Qigong & Meditation - Sharon McCarthy
February 2, 2013 Sharon McCarthy
February 2, 2013
I began to meditate in 1970 and joyfully found the spiritual deepening I had been longing for. The practice came easily and opened doors of perception that western culture had yet to accept as relevant or of value. Serendipity brought others of like mind together to share this quest of inner knowing. We learned how to access higher states of consciousness, giving precedence to the formless and timeless Light that is our essence. We learned hatha yoga in addition to other more esoteric forms, though few of us knew how toground all this energy. In truth, we loved the idea of full transcendence. We began to change our brains, behaviors and essential development. We calmed our nervous systems, trained our minds to focus attention and learned how to self regulate internal energy. Meditation developed our inner peace and the grace to support us through changing times in an unsettled world. We also found teachings from indigenous cultures that offered ways to include our bodies on our spiritual journeys. New modalities taught us how to direct consciousness through our body, through energy centers - in fuller awareness. We were reclaiming our bodies as integral to consciousness and relevant to awakening.

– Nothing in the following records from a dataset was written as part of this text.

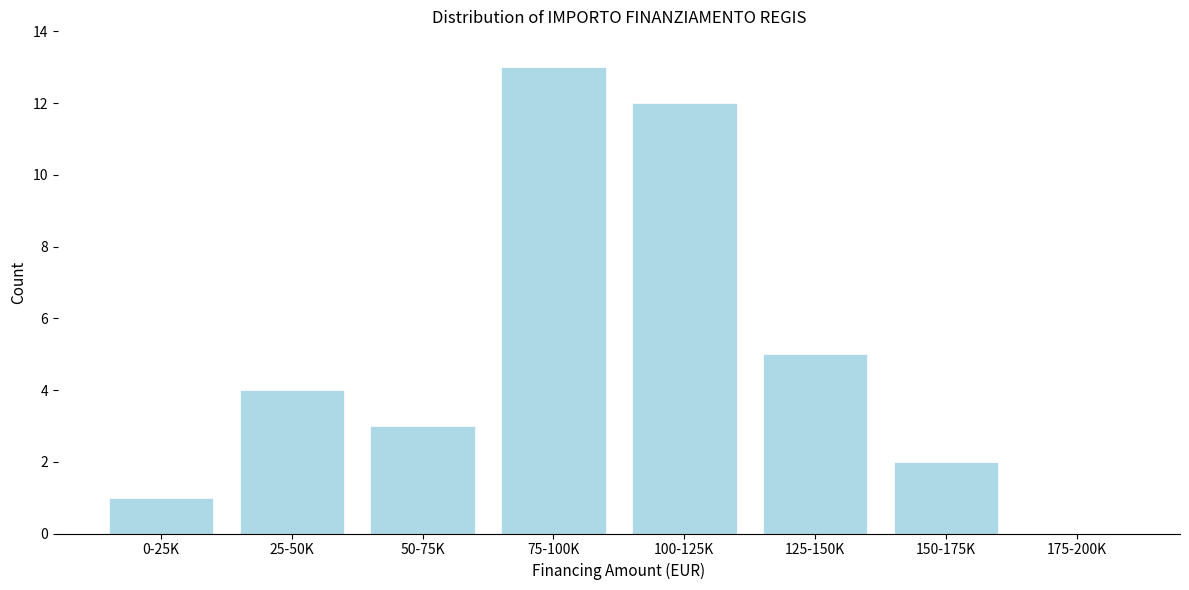

Reading left to right, extract all data points from this chart.

0-25K=1	25-50K=4	50-75K=3	75-100K=13	100-125K=12	125-150K=5	150-175K=2	175-200K=0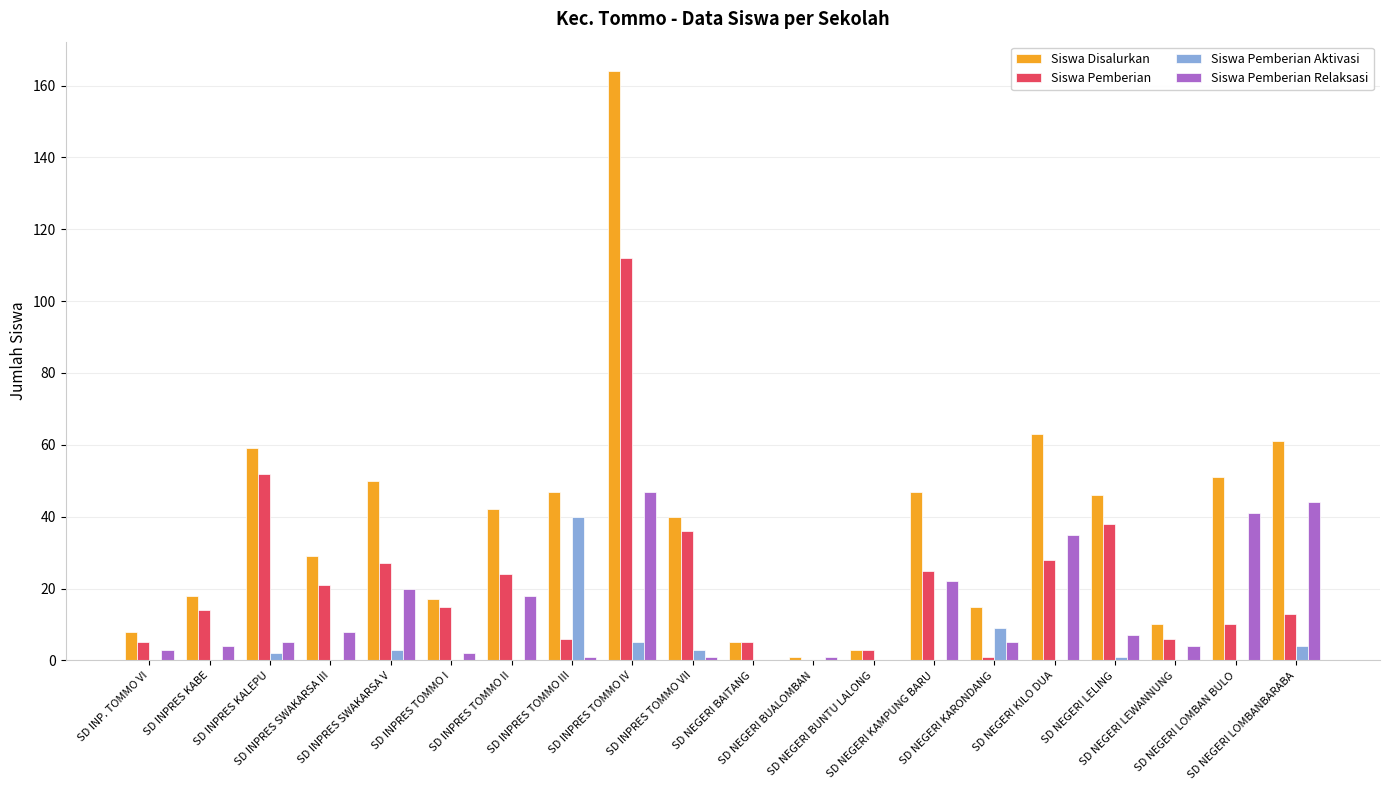

How many categories are shown in the chart?

20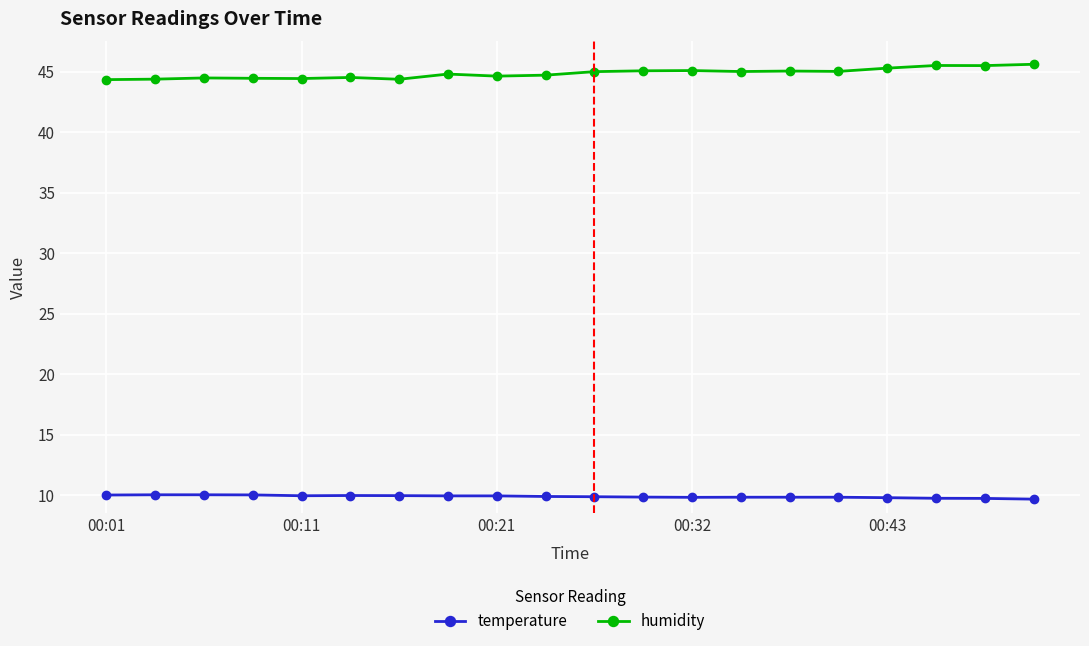

List the series in order of their overall mean, highest first.

humidity, temperature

The core practices of qigong feel intuitively natural to most meditators I know. The invitation to reunite mind with body is very healing. As we increase our ability to direct the subtle flows of energy throughout our embodied consciousness, we become less emotionally reactive and more present. Like ice melting in a winter stream, we invite chi to move more freely through the different layers of self, affirming and recreating our own aliveness. Meditation trains our minds to focus with full attention, supports us as we intentionally direct the physical and energetic movements of our body and helps us to feel the changes. Developing the Qigong state is the most integrating of all practices I have embraced so far. It offers a greater continuum between the formal practices that I engage in and my daily activities. I take more responsibility for being aware of how I feel, creating a healthy spectrum of internal states throughout my day. This state reminds me to interchange universal energy with my own, feeling the oneness. For me, meditation and qigong are like two hands holding each other or like two lips joining in a smile.